Panaji, May 7:
Top cop T.N. Mohan’s blanket denial of a “drug mafia” operating in Goa is snowballing into a major controversy in the beach state that has earned a bad name as a “narco-tourism destination”.
While a legislator of the ruling BJP has lamented that the statement of the director general of police (DGP) will only “embolden drug mafias” operating in Goa, voices on the social media have also come out strongly against Mohan’s denial of a well-oiled narcotics network in the coastal state.
“How can the DGP say there is no mafia? There was a murder outside my house because of a fight between the Nigerian mafia and local drug mafia. Do the police not remember how Nigerians in retaliation blocked a highway by dumping a body on it and how they beat up policemen there,” asked Michael Lobo, who represents the Calangute constituency, known for its beaches as well as its narcotics-laced nightlife.
On Friday, Mohan, the newly-appointed DGP, had underplayed the significance of narcotics control as a top-of-the-mind policing issue.
“There are drugs in Goa… It is still my opinion that Goa is not Mexico. Goa does not have a mafia or a lawlessness which is there is those places,” Mohan said, adding that the presence of drugs in Goa was “nominal”.
His comments raised eyebrows, especially because the police-politician-drug mafia nexus has been one of the most debated subjects, other than the Rs.35,000 crore illegal mining scam.
The assembly has seen Congress as well as Bharatiya Janata Party (BJP) members accusing each other of sheltering drug mafias, both domestic and foreign.
The assembly was, in fact, adjourned several times in July 2010 after a legislative committee report probing the nexus had indicted former home minister Ravi Naik and his son Roy for their links to the Israeli drug mafia operating in Goa. The same report had also indicted Mohan’s predecessor, Kishen Kumar, of being the “kingpin” as far as providing police protection to the drug mafia is concerned.
Nearly a dozen police officers, including more than three-fourths of Goa Police’s elite anti-narcotics cell (ANC) had been arrested for their links to Israeli drug dealers in Goa.

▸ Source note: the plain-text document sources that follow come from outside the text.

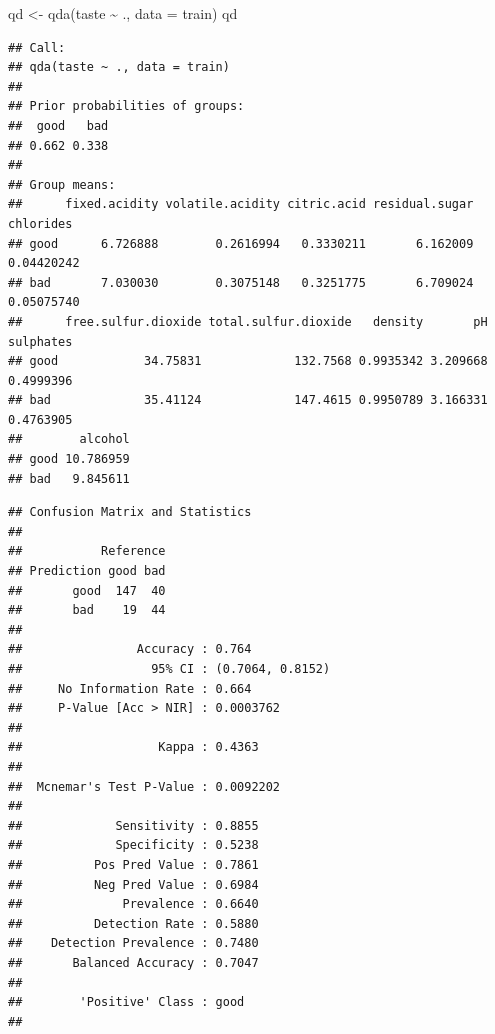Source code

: \documentclass[
]{book}
\newenvironment{Shaded}{\begin{snugshade}}{\end{snugshade}}
\newcommand{\AttributeTok}[1]{\textcolor[rgb]{0.77,0.63,0.00}{#1}}
\newcommand{\FunctionTok}[1]{\textcolor[rgb]{0.00,0.00,0.00}{#1}}
\newcommand{\NormalTok}[1]{#1}
\newcommand{\OtherTok}[1]{\textcolor[rgb]{0.56,0.35,0.01}{#1}}
\newcommand{\SpecialCharTok}[1]{\textcolor[rgb]{0.00,0.00,0.00}{#1}}
\theoremstyle{break}
\theoremstyle{definition}
\theoremstyle{definition}
\theoremstyle{definition}
\theoremstyle{definition}
\theoremstyle{remark}
\begin{document}
\begin{Shaded}
\begin{Highlighting}[]
\NormalTok{qd }\OtherTok{\textless{}{-}} \FunctionTok{qda}\NormalTok{(taste }\SpecialCharTok{\textasciitilde{}}\NormalTok{ ., }\AttributeTok{data =}\NormalTok{ train)}
\NormalTok{qd}
\end{Highlighting}
\end{Shaded}

\begin{verbatim}
## Call:
## qda(taste ~ ., data = train)
## 
## Prior probabilities of groups:
##  good   bad 
## 0.662 0.338 
## 
## Group means:
##      fixed.acidity volatile.acidity citric.acid residual.sugar  chlorides
## good      6.726888        0.2616994   0.3330211       6.162009 0.04420242
## bad       7.030030        0.3075148   0.3251775       6.709024 0.05075740
##      free.sulfur.dioxide total.sulfur.dioxide   density       pH sulphates
## good            34.75831             132.7568 0.9935342 3.209668 0.4999396
## bad             35.41124             147.4615 0.9950789 3.166331 0.4763905
##        alcohol
## good 10.786959
## bad   9.845611
\end{verbatim}

\begin{Shaded}
\end{Shaded}

\begin{verbatim}
## Confusion Matrix and Statistics
## 
##           Reference
## Prediction good bad
##       good  147  40
##       bad    19  44
##                                           
##                Accuracy : 0.764           
##                  95% CI : (0.7064, 0.8152)
##     No Information Rate : 0.664           
##     P-Value [Acc > NIR] : 0.0003762       
##                                           
##                   Kappa : 0.4363          
##                                           
##  Mcnemar's Test P-Value : 0.0092202       
##                                           
##             Sensitivity : 0.8855          
##             Specificity : 0.5238          
##          Pos Pred Value : 0.7861          
##          Neg Pred Value : 0.6984          
##              Prevalence : 0.6640          
##          Detection Rate : 0.5880          
##    Detection Prevalence : 0.7480          
##       Balanced Accuracy : 0.7047          
##                                           
##        'Positive' Class : good            
## 
\end{verbatim}
\end{document}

That several kilograms of drugs like charas and ganja had disappeared from the police godown has also contributed to the police-drug mafia nexus theory, with a section of police officers claiming that the seized drugs were sold back into the narcotics market by the ANC officers. That the police officially blamed the disappearance of drugs to hungry termites is testimony to the brazen defence offered by the ANC.
The narcotics trade in Goa is fuelled by a significant chunk of students and young working professionals travelling to the state for weekends, live music dos and raves and a section of foreign tourists, for whom Goa is a relatively cheap destination for liquor and drugs.
If hotel staffers do not help you get a fix, drug peddlers seek you out in coastal beach shacks as well as popular nightlife hot spots like Baga or Calangute if you sport a “touristy” look.
“Nigerian dealers will walk right up to you and offer to sell cocaine or other drugs in some places in Calangute,” Lobo claimed.
But perhaps the most telling caution came four years back from Lobo’s predecessor, former Calangute legislator Agnelo Fernandes of the Congress, who had repeatedly criticized his government’s handling of the drug mafia.
“If you don’t control the drug trade in the state now, then they will be ruling over us soon. They will shoot the chief minister and home minister and we will not have any control over them,” Fernandes claimed in 2010. Like Lobo, Fernandes too runs hospitality ventures in the Calangute constituency.
Mohan’s comments have also piqued the Congress party, which has called the DGP a “spokesperson of the drug mafia” and wants him recalled.
“It is unfortunate that the DGP is behaving like a spokesperson of he drug mafia in Goa. We condemn his statement. It is a slap on the face of those police officers and people who are fighting against the drug mafia in Goa,” Congress spokesperson Sunil Kawthankar said Monday.